Kyrylo Romanyuk

Personal information
- Full name: Kyrylo Serhiyovych Romanyuk
- Date of birth: 21 March 2001 (age 24)
- Place of birth: Dnipropetrovsk, Ukraine
- Height: 1.85 m (6 ft 1 in)
- Position(s): Defender

Team information
- Current team: Lokomotyv Kyiv

Youth career
- 2014–2017: Dnipro
- 2017–2019: Shakhtar Donetsk

Senior career*
- Years: Team / Apps / (Gls)
- 2019–2021: Mariupol / 1 / (0)
- 2021: Feniks Synelnykove (amateurs) / 0 / (0)
- 2021–: Lokomotyv Kyiv (amateurs) / 3 / (0)

International career^{‡}
- 2016: Ukraine U15 / 3 / (0)
- 2017: Ukraine U16 / 4 / (0)

= Kyrylo Romanyuk =

Ukrainian footballer

Kyrylo Serhiyovych Romanyuk (Кирило Сергійович Романюк; born 21 March 2001) is a Ukrainian amateur football defender who plays for Lokomotyv Kyiv.

==Career==
Romanyuk is a product mainly of Dnipro and Shakhtar Donetsk youth sportive school systems.

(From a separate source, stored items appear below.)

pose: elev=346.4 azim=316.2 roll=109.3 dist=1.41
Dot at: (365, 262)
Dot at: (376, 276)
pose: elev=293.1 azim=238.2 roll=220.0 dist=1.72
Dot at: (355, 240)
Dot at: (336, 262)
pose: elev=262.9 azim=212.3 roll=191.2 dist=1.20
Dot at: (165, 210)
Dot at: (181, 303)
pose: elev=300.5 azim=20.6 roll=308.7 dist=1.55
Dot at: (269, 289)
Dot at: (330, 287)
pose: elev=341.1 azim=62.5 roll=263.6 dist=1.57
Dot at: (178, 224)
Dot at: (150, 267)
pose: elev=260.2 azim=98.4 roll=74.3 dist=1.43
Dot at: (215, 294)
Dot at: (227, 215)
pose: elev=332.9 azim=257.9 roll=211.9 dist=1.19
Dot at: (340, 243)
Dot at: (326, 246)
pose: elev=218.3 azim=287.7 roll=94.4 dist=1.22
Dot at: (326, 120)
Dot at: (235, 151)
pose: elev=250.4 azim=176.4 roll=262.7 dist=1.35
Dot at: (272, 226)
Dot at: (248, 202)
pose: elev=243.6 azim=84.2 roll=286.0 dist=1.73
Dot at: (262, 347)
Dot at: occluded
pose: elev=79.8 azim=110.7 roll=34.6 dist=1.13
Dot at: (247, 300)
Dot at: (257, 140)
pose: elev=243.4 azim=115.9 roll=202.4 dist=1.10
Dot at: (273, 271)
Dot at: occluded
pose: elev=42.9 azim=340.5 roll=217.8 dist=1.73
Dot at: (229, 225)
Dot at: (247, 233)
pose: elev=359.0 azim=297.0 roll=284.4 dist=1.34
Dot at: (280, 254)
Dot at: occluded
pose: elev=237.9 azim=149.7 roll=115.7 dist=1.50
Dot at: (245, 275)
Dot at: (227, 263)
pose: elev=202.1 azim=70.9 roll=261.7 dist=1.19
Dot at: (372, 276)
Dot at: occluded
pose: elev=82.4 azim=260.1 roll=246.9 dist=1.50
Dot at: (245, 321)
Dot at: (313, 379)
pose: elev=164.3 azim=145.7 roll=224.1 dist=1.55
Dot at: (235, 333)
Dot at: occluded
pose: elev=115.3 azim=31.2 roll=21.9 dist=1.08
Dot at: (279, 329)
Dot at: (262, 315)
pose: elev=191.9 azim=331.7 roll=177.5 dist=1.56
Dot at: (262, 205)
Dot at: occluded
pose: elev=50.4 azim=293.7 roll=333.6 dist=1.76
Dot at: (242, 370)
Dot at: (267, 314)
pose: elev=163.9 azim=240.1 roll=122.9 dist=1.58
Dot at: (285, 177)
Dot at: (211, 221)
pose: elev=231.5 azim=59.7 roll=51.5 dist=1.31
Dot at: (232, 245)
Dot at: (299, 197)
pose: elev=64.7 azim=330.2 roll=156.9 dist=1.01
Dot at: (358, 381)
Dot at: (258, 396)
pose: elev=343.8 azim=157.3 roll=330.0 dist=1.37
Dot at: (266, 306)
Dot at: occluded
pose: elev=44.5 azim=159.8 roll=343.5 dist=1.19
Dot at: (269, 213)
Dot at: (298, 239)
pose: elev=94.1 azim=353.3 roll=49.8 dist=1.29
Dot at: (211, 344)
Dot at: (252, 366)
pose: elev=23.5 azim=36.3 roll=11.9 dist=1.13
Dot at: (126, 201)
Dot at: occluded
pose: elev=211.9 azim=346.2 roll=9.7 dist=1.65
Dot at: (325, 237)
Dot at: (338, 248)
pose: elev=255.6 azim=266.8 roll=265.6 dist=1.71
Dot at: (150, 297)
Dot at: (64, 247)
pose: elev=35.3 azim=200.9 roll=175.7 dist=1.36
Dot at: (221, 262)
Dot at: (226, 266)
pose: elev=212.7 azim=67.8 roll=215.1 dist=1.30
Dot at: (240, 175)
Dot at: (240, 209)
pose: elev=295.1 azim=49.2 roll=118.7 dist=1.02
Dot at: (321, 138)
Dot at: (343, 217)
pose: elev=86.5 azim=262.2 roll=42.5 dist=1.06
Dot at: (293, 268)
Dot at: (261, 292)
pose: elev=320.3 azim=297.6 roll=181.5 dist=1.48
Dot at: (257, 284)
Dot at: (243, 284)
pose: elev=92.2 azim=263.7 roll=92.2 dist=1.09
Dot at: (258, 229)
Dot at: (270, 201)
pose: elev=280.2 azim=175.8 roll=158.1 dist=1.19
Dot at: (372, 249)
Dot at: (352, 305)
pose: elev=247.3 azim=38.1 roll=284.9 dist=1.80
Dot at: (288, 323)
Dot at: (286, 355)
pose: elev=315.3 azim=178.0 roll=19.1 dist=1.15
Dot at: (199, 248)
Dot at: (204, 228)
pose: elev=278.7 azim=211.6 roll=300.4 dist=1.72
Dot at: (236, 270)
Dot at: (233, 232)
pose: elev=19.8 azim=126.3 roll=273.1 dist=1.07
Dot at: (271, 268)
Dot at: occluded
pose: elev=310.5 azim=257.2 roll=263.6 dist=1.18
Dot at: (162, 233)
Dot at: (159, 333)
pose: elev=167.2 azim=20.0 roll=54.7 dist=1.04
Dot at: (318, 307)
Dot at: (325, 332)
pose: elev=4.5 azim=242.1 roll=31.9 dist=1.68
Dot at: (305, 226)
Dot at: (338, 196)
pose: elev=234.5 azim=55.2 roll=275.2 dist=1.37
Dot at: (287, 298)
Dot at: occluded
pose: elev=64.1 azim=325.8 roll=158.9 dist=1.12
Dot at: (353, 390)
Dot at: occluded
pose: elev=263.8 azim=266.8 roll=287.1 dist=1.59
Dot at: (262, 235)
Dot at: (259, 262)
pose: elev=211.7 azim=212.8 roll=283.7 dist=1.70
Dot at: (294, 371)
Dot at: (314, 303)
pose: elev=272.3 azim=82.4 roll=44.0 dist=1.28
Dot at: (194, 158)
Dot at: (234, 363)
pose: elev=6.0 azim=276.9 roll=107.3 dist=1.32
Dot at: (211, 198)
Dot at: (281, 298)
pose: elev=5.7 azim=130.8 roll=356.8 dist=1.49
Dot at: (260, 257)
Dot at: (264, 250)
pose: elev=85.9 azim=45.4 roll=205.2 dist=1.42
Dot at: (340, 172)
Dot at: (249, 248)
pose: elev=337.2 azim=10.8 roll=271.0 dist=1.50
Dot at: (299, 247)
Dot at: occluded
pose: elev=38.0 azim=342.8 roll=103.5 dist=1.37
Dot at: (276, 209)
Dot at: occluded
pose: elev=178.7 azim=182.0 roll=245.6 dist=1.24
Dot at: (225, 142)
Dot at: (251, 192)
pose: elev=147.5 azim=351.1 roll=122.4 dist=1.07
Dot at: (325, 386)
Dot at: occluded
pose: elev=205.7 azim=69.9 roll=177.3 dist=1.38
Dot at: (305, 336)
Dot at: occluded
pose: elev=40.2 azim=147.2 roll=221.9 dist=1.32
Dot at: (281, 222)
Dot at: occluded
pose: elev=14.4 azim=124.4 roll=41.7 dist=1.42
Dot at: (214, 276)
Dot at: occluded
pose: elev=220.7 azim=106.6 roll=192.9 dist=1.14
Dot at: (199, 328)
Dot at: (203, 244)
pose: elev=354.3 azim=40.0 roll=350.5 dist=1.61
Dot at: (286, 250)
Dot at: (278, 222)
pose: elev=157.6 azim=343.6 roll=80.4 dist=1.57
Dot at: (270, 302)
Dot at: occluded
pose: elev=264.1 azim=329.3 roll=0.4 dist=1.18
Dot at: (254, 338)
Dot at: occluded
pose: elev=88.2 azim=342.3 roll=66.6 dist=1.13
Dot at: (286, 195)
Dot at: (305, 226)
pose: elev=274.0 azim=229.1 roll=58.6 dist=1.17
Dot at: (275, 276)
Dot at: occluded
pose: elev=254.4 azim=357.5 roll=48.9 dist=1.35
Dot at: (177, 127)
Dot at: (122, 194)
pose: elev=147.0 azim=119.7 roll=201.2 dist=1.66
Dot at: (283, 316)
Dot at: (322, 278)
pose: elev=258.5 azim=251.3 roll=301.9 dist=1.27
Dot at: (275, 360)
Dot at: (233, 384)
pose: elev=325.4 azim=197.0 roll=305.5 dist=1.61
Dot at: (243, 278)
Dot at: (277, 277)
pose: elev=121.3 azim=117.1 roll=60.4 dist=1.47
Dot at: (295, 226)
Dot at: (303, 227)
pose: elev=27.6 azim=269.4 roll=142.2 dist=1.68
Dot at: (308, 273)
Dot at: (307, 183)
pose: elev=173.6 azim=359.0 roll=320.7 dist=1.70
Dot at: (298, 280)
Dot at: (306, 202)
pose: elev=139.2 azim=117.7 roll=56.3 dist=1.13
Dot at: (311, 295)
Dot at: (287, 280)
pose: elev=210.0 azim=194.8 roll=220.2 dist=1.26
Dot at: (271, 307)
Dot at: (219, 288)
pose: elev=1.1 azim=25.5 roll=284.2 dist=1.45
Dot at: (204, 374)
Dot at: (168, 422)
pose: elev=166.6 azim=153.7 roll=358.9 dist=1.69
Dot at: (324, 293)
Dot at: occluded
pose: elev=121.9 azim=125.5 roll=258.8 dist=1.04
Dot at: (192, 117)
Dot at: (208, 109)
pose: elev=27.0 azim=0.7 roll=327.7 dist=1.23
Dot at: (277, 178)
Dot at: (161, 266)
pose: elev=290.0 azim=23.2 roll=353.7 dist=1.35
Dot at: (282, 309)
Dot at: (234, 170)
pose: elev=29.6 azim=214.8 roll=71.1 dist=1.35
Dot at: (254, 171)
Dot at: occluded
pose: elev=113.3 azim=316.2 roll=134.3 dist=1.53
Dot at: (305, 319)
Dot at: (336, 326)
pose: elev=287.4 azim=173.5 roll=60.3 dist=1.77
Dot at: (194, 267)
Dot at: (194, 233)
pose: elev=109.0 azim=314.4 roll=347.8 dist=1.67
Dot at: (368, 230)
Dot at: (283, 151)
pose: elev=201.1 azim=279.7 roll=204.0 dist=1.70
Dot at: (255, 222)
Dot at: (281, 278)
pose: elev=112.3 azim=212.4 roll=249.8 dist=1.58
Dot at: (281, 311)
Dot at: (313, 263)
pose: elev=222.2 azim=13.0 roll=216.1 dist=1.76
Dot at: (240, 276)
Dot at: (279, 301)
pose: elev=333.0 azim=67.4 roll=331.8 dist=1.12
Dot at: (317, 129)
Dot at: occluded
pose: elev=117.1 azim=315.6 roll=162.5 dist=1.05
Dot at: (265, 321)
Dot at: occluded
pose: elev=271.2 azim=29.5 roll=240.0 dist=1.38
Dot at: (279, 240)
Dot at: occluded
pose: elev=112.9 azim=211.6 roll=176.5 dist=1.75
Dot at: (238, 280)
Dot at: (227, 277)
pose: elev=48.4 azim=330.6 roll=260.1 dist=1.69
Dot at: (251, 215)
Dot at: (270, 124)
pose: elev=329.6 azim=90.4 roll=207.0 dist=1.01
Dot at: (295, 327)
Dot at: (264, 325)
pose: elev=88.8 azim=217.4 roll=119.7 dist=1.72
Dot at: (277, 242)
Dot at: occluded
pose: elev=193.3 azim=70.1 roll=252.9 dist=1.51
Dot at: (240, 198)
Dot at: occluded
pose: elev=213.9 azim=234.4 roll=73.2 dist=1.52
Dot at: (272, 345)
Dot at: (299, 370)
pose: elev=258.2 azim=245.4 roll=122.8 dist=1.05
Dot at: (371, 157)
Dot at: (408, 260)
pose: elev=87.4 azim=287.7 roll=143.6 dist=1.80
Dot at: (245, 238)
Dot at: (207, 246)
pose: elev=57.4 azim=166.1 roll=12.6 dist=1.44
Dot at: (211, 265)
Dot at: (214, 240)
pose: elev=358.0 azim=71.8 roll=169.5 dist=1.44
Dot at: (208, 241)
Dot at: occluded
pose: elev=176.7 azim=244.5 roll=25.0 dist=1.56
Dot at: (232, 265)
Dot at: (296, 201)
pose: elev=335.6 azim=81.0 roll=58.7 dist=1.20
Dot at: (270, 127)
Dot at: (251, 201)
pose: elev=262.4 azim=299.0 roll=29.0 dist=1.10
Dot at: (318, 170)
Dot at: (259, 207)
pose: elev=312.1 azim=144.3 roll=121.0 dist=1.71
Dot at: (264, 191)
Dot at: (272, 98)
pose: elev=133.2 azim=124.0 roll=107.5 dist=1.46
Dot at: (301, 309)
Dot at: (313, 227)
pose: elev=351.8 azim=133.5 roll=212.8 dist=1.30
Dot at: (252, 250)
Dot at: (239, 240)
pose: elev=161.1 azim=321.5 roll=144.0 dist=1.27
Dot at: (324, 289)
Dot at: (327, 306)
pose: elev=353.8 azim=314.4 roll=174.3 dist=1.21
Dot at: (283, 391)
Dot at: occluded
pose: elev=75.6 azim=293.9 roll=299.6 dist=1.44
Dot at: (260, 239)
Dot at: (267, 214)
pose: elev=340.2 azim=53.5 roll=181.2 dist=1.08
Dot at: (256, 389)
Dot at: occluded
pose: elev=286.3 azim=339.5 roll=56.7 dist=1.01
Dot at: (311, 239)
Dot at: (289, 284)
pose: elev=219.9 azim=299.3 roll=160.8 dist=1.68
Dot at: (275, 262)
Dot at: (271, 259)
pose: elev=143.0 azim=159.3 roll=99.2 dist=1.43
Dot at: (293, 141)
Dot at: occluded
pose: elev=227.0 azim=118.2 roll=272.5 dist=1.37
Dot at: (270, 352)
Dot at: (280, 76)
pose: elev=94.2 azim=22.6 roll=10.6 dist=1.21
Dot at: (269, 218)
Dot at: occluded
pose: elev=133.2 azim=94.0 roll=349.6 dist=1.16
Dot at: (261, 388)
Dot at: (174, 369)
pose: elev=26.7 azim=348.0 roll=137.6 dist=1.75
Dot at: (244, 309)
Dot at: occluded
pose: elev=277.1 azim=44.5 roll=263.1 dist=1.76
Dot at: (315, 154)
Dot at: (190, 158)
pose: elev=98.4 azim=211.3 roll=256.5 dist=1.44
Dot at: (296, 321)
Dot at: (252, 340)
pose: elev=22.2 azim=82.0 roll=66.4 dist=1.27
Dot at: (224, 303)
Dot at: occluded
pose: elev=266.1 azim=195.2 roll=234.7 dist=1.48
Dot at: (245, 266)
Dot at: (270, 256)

He made his début for FC Mariupol in the Ukrainian Premier League as a substituted player in the additional time of a match against defending champion FC Shakhtar Donetsk on 1 December 2019.

==Personal life==
His twin brother Bohdan is also a professional footballer.